──────── Records for this task
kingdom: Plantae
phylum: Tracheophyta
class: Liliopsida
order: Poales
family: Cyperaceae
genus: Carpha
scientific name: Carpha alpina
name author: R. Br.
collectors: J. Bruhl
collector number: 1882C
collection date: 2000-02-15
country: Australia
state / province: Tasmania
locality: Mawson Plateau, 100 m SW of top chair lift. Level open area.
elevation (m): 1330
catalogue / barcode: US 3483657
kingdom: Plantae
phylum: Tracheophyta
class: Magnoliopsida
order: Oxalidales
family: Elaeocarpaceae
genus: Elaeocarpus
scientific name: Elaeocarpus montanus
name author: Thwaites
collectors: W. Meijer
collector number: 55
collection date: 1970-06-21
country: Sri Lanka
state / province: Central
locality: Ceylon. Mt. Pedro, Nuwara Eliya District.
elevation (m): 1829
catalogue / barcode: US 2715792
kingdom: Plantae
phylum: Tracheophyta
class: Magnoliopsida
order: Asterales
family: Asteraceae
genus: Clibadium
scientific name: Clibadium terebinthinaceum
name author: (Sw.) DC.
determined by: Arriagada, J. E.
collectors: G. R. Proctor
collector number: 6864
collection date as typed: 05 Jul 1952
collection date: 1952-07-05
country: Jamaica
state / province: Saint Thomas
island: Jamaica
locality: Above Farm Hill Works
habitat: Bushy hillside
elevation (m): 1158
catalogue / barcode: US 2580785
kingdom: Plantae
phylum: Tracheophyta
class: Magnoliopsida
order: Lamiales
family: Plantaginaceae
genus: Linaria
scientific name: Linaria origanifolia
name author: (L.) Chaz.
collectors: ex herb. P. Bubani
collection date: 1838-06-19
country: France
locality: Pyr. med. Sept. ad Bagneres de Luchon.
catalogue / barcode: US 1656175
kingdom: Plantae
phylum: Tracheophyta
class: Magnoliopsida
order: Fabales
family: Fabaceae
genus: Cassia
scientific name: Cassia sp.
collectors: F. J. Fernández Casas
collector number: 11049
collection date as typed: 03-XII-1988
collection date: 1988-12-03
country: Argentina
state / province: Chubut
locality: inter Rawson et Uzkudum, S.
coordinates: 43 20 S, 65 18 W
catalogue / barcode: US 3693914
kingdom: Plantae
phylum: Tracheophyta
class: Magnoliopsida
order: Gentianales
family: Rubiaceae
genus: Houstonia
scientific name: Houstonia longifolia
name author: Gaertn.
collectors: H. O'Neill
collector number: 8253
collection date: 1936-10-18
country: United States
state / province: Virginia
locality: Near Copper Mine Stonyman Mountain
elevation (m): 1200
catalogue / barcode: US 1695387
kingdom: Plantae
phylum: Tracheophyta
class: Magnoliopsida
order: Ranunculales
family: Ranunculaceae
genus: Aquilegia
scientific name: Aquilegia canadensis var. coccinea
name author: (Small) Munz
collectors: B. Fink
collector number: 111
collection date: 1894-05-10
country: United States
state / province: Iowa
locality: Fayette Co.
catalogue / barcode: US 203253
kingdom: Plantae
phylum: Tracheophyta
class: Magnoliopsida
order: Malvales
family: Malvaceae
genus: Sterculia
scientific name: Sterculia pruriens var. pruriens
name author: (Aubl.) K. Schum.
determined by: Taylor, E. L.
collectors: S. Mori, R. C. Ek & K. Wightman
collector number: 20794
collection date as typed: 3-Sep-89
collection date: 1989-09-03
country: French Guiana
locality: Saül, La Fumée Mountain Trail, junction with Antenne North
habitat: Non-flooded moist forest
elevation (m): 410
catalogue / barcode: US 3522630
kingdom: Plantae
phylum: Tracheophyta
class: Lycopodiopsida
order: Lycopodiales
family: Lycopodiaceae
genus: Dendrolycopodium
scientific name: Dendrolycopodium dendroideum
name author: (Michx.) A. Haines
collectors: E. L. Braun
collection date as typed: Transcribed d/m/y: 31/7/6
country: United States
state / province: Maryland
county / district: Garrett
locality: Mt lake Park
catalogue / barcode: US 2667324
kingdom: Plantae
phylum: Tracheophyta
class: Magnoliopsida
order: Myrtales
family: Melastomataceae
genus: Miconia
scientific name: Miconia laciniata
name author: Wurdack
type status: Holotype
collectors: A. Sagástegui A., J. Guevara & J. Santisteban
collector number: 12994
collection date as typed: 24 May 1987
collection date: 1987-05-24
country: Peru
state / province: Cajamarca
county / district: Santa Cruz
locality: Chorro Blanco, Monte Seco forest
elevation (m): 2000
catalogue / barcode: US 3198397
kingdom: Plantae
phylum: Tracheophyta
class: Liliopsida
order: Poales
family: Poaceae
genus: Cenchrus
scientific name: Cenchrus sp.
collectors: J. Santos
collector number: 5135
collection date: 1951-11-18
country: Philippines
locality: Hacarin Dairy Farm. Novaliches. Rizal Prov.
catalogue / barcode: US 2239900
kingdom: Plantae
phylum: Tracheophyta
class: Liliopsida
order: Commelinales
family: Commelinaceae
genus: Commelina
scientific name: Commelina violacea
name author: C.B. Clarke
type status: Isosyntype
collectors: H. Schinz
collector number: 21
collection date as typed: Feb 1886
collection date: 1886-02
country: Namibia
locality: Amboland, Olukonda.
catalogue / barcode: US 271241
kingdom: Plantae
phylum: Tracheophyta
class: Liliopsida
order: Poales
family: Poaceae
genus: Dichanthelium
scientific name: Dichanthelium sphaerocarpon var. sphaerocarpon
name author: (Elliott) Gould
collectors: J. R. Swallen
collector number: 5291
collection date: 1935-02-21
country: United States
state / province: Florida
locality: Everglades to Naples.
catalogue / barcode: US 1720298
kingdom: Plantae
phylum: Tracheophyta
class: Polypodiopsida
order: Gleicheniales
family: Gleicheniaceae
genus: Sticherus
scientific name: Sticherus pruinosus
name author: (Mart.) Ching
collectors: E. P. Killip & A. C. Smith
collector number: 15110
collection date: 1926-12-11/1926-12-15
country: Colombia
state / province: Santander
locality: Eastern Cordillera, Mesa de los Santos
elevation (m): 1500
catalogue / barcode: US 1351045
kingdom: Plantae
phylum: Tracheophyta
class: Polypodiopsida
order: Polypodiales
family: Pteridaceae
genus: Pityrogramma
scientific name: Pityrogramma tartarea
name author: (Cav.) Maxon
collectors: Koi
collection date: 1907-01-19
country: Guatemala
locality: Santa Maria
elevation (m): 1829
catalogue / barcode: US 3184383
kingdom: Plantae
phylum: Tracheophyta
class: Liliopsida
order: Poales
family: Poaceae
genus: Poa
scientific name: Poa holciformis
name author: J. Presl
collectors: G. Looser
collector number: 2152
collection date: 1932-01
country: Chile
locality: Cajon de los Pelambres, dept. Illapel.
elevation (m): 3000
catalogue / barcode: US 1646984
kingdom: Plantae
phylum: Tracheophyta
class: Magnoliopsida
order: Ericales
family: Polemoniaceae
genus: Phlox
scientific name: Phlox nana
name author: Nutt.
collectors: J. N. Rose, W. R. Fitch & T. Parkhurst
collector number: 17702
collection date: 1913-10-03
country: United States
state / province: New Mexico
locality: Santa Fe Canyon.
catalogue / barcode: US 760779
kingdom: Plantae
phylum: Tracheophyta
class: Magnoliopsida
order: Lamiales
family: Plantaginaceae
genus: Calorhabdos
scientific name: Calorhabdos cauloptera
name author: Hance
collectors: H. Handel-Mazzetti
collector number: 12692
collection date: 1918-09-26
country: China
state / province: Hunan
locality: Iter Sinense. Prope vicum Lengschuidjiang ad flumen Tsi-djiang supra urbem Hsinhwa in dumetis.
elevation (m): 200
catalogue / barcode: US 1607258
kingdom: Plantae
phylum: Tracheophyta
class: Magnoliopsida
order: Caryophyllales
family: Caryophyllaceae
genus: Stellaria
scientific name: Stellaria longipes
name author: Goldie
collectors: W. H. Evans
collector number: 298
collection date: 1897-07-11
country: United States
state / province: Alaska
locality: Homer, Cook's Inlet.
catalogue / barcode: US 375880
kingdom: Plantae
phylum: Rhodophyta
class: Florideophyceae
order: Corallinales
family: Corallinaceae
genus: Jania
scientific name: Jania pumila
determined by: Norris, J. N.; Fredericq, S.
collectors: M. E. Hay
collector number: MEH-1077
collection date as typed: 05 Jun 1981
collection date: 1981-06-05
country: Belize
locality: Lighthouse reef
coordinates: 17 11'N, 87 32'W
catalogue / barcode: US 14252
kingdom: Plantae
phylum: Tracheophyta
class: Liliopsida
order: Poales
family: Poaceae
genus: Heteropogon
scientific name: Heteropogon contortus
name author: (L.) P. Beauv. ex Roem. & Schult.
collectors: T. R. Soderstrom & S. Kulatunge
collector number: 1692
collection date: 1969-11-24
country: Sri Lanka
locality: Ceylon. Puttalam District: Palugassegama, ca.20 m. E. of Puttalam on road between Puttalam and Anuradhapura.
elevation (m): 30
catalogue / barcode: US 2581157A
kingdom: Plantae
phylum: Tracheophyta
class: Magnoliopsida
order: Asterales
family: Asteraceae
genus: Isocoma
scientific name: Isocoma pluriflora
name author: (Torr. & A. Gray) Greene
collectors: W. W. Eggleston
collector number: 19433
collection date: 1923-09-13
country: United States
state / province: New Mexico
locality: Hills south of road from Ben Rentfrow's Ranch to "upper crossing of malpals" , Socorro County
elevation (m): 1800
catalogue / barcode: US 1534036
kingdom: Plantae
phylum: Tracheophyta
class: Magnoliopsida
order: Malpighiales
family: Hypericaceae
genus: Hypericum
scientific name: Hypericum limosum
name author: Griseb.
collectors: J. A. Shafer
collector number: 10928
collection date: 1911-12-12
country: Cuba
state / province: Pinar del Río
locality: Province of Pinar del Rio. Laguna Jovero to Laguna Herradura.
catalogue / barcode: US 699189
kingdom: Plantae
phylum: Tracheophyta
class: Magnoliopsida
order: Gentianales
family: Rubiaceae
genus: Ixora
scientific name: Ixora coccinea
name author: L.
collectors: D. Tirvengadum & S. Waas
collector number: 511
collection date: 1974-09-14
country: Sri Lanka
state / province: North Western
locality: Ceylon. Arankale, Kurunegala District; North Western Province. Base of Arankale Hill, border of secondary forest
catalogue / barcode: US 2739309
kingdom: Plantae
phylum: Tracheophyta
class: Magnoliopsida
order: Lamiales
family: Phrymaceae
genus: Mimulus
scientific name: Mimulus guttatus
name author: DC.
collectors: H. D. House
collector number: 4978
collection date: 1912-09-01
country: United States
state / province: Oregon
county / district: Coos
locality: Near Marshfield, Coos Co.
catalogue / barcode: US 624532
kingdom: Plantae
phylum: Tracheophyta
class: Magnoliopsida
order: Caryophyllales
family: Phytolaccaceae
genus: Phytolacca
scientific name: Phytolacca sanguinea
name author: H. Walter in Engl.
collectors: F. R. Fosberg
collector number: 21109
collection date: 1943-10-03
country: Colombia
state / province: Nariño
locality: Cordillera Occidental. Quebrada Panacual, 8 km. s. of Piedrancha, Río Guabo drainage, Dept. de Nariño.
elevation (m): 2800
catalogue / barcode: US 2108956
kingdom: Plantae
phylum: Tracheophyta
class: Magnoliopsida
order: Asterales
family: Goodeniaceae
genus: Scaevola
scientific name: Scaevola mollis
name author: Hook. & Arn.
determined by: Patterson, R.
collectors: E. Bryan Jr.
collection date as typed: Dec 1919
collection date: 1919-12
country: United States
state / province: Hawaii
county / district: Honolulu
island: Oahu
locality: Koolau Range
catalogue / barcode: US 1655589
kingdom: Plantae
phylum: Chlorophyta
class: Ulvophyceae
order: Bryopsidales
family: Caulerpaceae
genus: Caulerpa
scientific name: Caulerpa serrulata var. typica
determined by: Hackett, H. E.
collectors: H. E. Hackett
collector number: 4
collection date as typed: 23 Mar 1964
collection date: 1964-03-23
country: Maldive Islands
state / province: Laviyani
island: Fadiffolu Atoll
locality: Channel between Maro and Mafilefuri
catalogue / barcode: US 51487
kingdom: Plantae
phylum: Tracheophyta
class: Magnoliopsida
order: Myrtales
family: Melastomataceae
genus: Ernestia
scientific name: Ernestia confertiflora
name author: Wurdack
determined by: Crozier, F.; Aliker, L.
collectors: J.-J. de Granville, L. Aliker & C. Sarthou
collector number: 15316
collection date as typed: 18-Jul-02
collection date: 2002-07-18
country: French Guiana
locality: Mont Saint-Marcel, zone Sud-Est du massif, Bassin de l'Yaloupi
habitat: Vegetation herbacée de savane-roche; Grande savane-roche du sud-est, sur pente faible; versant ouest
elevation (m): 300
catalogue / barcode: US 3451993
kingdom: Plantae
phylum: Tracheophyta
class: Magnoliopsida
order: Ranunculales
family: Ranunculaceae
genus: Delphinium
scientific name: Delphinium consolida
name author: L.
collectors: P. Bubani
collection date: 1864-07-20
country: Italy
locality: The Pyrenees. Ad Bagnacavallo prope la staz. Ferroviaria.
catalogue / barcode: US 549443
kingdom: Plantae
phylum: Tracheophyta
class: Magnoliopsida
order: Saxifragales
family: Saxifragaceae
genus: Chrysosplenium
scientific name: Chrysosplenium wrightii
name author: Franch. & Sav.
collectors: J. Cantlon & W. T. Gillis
────────────────
**What you will do**
Reproduce the items above word for word, from the start through the line that contains "collection date as typed: 05 Jul 1952", including that line.

**Correct answer**
kingdom: Plantae
phylum: Tracheophyta
class: Liliopsida
order: Poales
family: Cyperaceae
genus: Carpha
scientific name: Carpha alpina
name author: R. Br.
collectors: J. Bruhl
collector number: 1882C
collection date: 2000-02-15
country: Australia
state / province: Tasmania
locality: Mawson Plateau, 100 m SW of top chair lift. Level open area.
elevation (m): 1330
catalogue / barcode: US 3483657
kingdom: Plantae
phylum: Tracheophyta
class: Magnoliopsida
order: Oxalidales
family: Elaeocarpaceae
genus: Elaeocarpus
scientific name: Elaeocarpus montanus
name author: Thwaites
collectors: W. Meijer
collector number: 55
collection date: 1970-06-21
country: Sri Lanka
state / province: Central
locality: Ceylon. Mt. Pedro, Nuwara Eliya District.
elevation (m): 1829
catalogue / barcode: US 2715792
kingdom: Plantae
phylum: Tracheophyta
class: Magnoliopsida
order: Asterales
family: Asteraceae
genus: Clibadium
scientific name: Clibadium terebinthinaceum
name author: (Sw.) DC.
determined by: Arriagada, J. E.
collectors: G. R. Proctor
collector number: 6864
collection date as typed: 05 Jul 1952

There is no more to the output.